The next step is to configure the Lambda function to trigger when messages containing sensor data are published over MQTT in AWS IoT Core:

1. On the Lambda function’s configuration page, expand the Designer panel.

2. Click on Add trigger.

3. Select AWS IoT as the trigger in the dropdown menu.

4. Select Custom IoT rule.

5. In the Rule dropdown, select Create new rule.

6. Enter RouteSensorData as the Rule name.

7. Enter SELECT * FROM “$aws/things/ThingName/shadow/#” as the Rule query statement.
   NOTE : ThingName is the unique serial number of the device

8. Click Add.

Implementing the Lambda function

1. Ensure that the iot_Core_to_CwMetrics function is selected in the Designer panel.

2. Paste the following Python code in the editor in the Function code panel

    import json # Python library for dealing with JSON objects
    import boto3 # boto3 is the AWS SDK for Python
      
    cloudwatch = boto3.client('cloudwatch')
      
    #Define payload attributes that may be changed based on device message schema
    ATTRIBUTES = ['temperature','light','state','reported']
      
    # Define CloudWatch namespace
    CLOUDWATCH_NAMESPACE = "thingls60/MonitorMetrics"
      
    # Define function to publish the metric data to CloudWatch
    def cw(topic, metricValue, metricName):
        metric_data = {
            'MetricName': metricName,
            'Dimensions': [{'Name': 'topic', 'Value': topic}],
            'Unit': 'None',
            'Value': metricValue,
            'StorageResolution': 1
        }
      
        cloudwatch.put_metric_data(MetricData=[metric_data],Namespace=CLOUDWATCH_NAMESPACE)
        return
      
    # Define the handler to loop through all the messages and looks to see if the message    attributes
    # include light or temp and calls the cw() function if so to publish the custom metrics    to Amazon CloudWatch
    def lambda_handler(event, context):
        my = list(event.values())
        my_list = list(my[0].values())
        print(my_list[0])
      
        for e in my_list[0]:
            print("Received a message: {}".format(str(e)))
            print(e) # Potential test point
      
            # Iterate through each attribute we'd like to publish
            for attribute in ATTRIBUTES:
                # Validate the event payload contains the desired attribute
                if attribute  in e:
                    print("publishing {} to CloudWatch".format(attribute))
                    cw("PIC32CMLS", my_list[0][attribute], attribute)
        return event
   

3. Click Save

Visualizing sensor data in cloudwatch

1. Search CloudWatch in AWS search box and open it
   
2. Click on Dashboard on the right side of the window under CloudWatch
   
3. Click on Create Dashboard
   
4. Enter Dashboard name as pic32cmls60_dashboard and click on Create Dashboard
   
5. Under Add widget Select Number
   
6. Under Add metric graph, select thingls60/MonitorMetrics and then topic
   
   
7. Under Metrics, select BOTH PIC32CMLS temperature and light metrics
   
8. Navigate to Graphed metrics and change the period to 1 second in both temperature and light metrics.
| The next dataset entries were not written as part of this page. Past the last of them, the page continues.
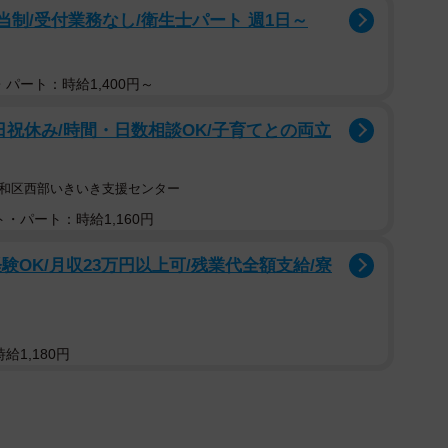
当制/受付業務なし/衛生士パート 週1日～
パート：時給1,400円～
日祝休み/時間・日数相談OK/子育てとの両立
昭和区西部いきいき支援センター
・パート：時給1,160円
験OK/月収23万円以上可/残業代全額支給/寮
給1,180円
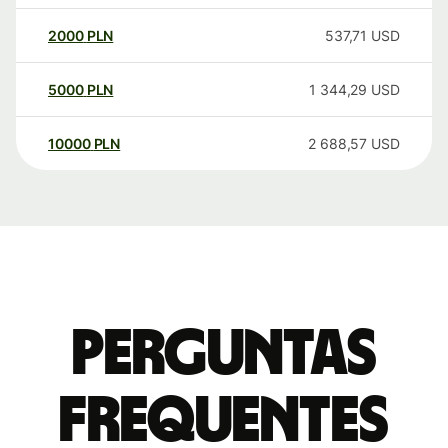
2000
PLN
537,71
USD
5000
PLN
1 344,29
USD
10000
PLN
2 688,57
USD
Perguntas
frequentes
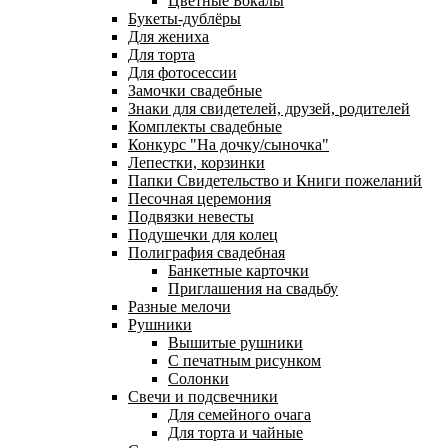
Цветные Бокалы
Букеты-дублёры
Для жениха
Для торта
Для фотосессии
Замочки свадебные
Знаки для свидетелей, друзей, родителей
Комплекты свадебные
Конкурс "На дочку/сыночка"
Лепестки, корзинки
Папки Свидетельство и Книги пожеланий
Песочная церемония
Подвязки невесты
Подушечки для колец
Полиграфия свадебная
Банкетные карточки
Приглашения на свадьбу
Разные мелочи
Рушники
Вышитые рушники
С печатным рисунком
Солонки
Свечи и подсвечники
Для семейного очага
Для торта и чайные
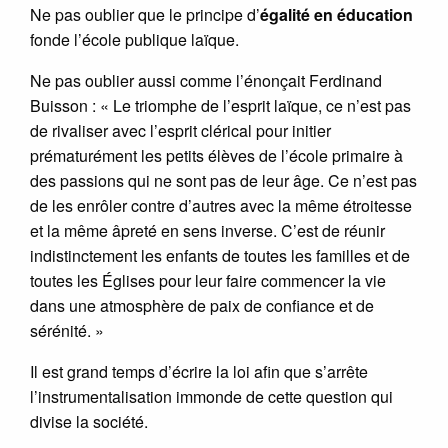
Ne pas oublier que le principe d’
égalité en éducation
fonde l’école publique laïque.
Ne pas oublier aussi comme l’énonçait Ferdinand
Buisson : « Le triomphe de l’esprit laïque, ce n’est pas
de rivaliser avec l’esprit clérical pour initier
prématurément les petits élèves de l’école primaire à
des passions qui ne sont pas de leur âge. Ce n’est pas
de les enrôler contre d’autres avec la même étroitesse
et la même âpreté en sens inverse. C’est de réunir
indistinctement les enfants de toutes les familles et de
toutes les Églises pour leur faire commencer la vie
dans une atmosphère de paix de confiance et de
sérénité. »
Il est grand temps d’écrire la loi afin que s’arrête
l’instrumentalisation immonde de cette question qui
divise la société.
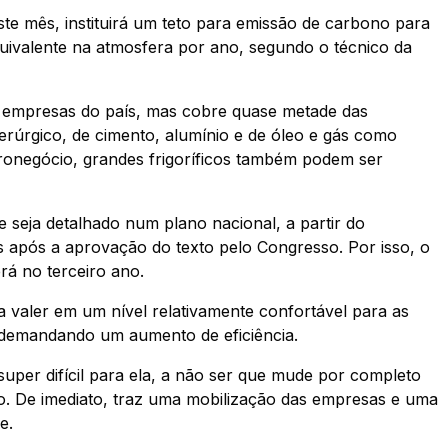
te mês, instituirá um teto para emissão de carbono para
ivalente na atmosfera por ano, segundo o técnico da
s empresas do país, mas cobre quase metade das
iderúrgico, de cimento, alumínio e de óleo e gás como
ronegócio, grandes frigoríficos também podem ser
que seja detalhado num plano nacional, a partir do
s após a aprovação do texto pelo Congresso. Por isso, o
á no terceiro ano.
a valer em um nível relativamente confortável para as
 demandando um aumento de eficiência.
per difícil para ela, a não ser que mude por completo
o. De imediato, traz uma mobilização das empresas e uma
e.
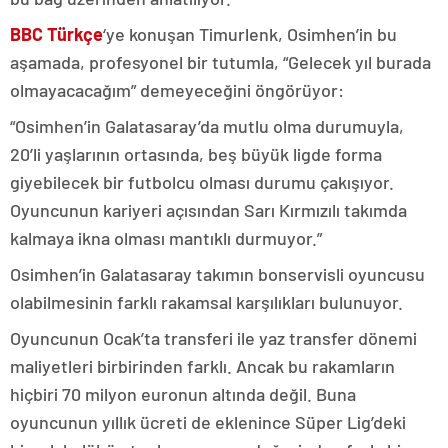
BBC Türkçe
‘ye konuşan Timurlenk, Osimhen’in bu
aşamada, profesyonel bir tutumla, “Gelecek yıl burada
olmayacacağım” demeyeceğini öngörüyor:
“Osimhen’in Galatasaray’da mutlu olma durumuyla,
20’li yaşlarının ortasında, beş büyük ligde forma
giyebilecek bir futbolcu olması durumu çakışıyor.
Oyuncunun kariyeri açısından Sarı Kırmızılı takımda
kalmaya ikna olması mantıklı durmuyor.”
Osimhen’in Galatasaray takımın bonservisli oyuncusu
olabilmesinin farklı rakamsal karşılıkları bulunuyor.
Oyuncunun Ocak’ta transferi ile yaz transfer dönemi
maliyetleri birbirinden farklı. Ancak bu rakamların
hiçbiri 70 milyon euronun altında değil. Buna
oyuncunun yıllık ücreti de eklenince Süper Lig’deki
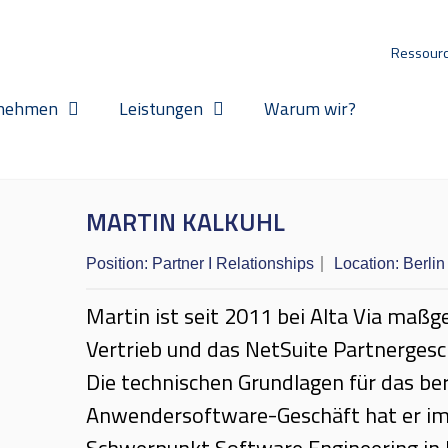
Ressour
nehmen
Leistungen
Warum wir?
MARTIN KALKUHL
Position:
Partner I Relationships
Location:
Berlin
Martin ist seit 2011 bei Alta Via maßge
Vertrieb und das NetSuite Partnergesc
Die technischen Grundlagen für das be
Anwendersoftware-Geschäft hat er im
Schwerpunkt Software Engineering in B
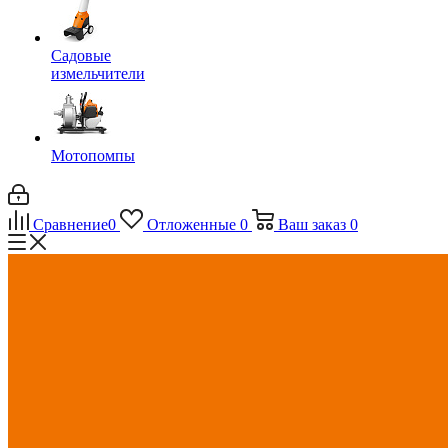
Садовые
измельчители
Мотопомпы
Сравнение
0
Отложенные
0
Ваш заказ
0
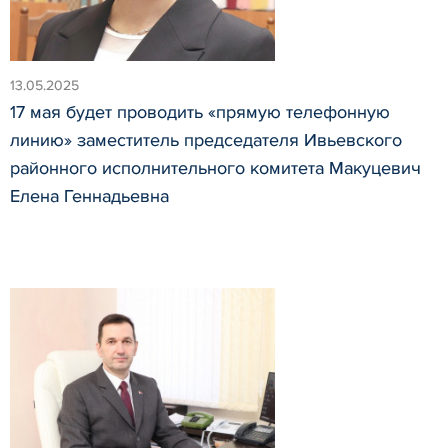
13.05.2025
17 мая будет проводить «прямую телефонную
линию» заместитель председателя Ивьевского
районного исполнительного комитета Макуцевич
Елена Геннадьевна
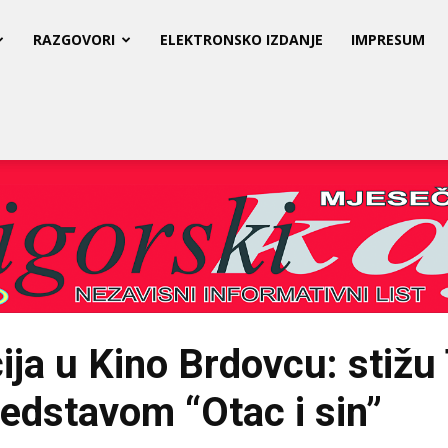
RAZGOVORI
ELEKTRONSKO IZDANJE
IMPRESUM
ja u Kino Brdovcu: stižu 
redstavom “Otac i sin”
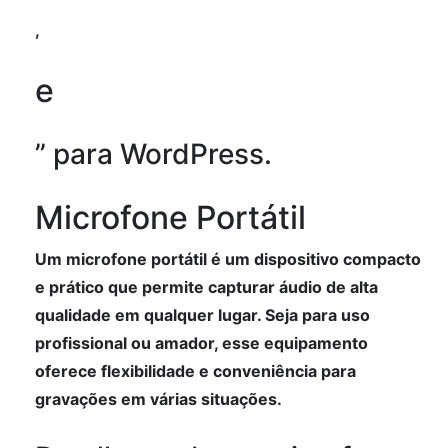
,
e
” para WordPress.
Microfone Portátil
Um microfone portátil é um dispositivo compacto
e prático que permite capturar áudio de alta
qualidade em qualquer lugar. Seja para uso
profissional ou amador, esse equipamento
oferece flexibilidade e conveniência para
gravações em várias situações.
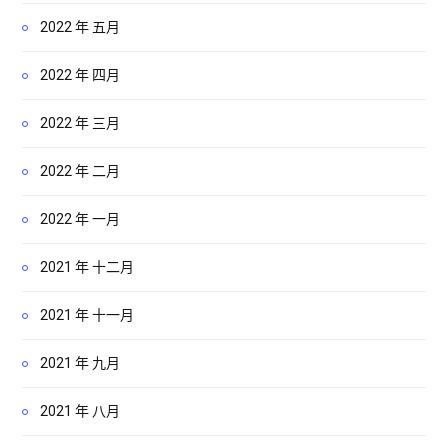
2022 年 五月
2022 年 四月
2022 年 三月
2022 年 二月
2022 年 一月
2021 年 十二月
2021 年 十一月
2021 年 九月
2021 年 八月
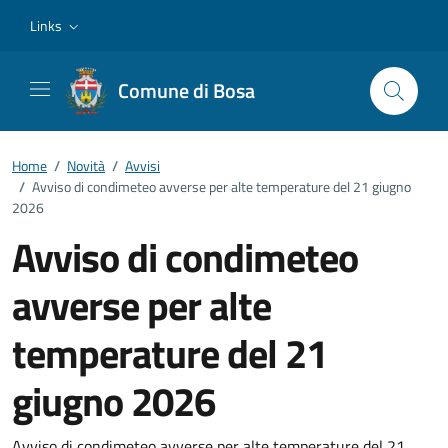
Vai ai contenuti
Vai al footer
Links
Comune di Bosa
Home
/
Novità
/
Avvisi
/
Avviso di condimeteo avverse per alte temperature del 21 giugno
2026
Avviso di condimeteo
avverse per alte
temperature del 21
giugno 2026
Avviso di condimeteo avverse per alte temperature del 21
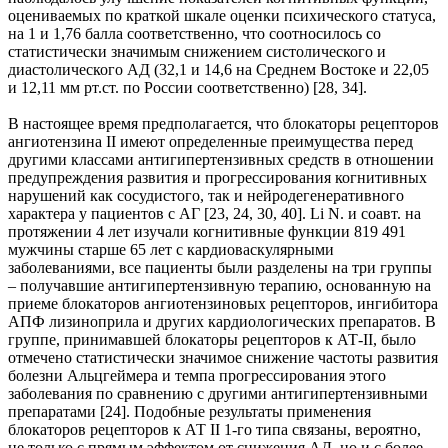
оцениваемых по краткой шкале оценки психического статуса,
на 1 и 1,76 балла соответственно, что соотносилось со
статистически значимым снижением систолического и
диастолического АД (32,1 и 14,6 на Среднем Востоке и 22,05
и 12,11 мм рт.ст. по России соответственно) [28, 34].
В настоящее время предполагается, что блокаторы рецепторов
ангиотензина II имеют определенные преимущества перед
другими классами антигипертензивных средств в отношении
предупреждения развития и прогрессирования когнитивных
нарушений как сосудистого, так и нейродегенеративного
характера у пациентов с АГ [23, 24, 30, 40]. Li N. и соавт. на
протяжении 4 лет изучали когнитивные функции 819 491
мужчины старше 65 лет с кардиоваскулярными
заболеваниями, все пациенты были разделены на три группы
– получавшие антигипертензивную терапию, основанную на
приеме блокаторов ангиотензиновых рецепторов, ингибитора
АПФ лизиноприла и других кардиологических препаратов. В
группе, принимавшей блокаторы рецепторов к АТ-II, было
отмечено статистически значимое снижение частоты развития
болезни Альцгеймера и темпа прогрессирования этого
заболевания по сравнению с другими антигипертензивными
препаратами [24]. Подобные результаты применения
блокаторов рецепторов к АТ II 1-го типа связаны, вероятно,
не только с прямым эффектом от снижения АД, но и с более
Then click on Create widget

9. Click Save dashboard

10. This Dashboard page refreshes every 10 seconds and update the sensor data. Note : ** Your custom dashboard can be found in **CloudWatch > Dashboards > your dash board name (here it is pic32cmls60_dashboard).The non-secure temperature data is shown by default.To view secure light sensor data press SW0 on the PIC32CMLS60 curiosity pro evaluation kit.To stop viewing it press SW1.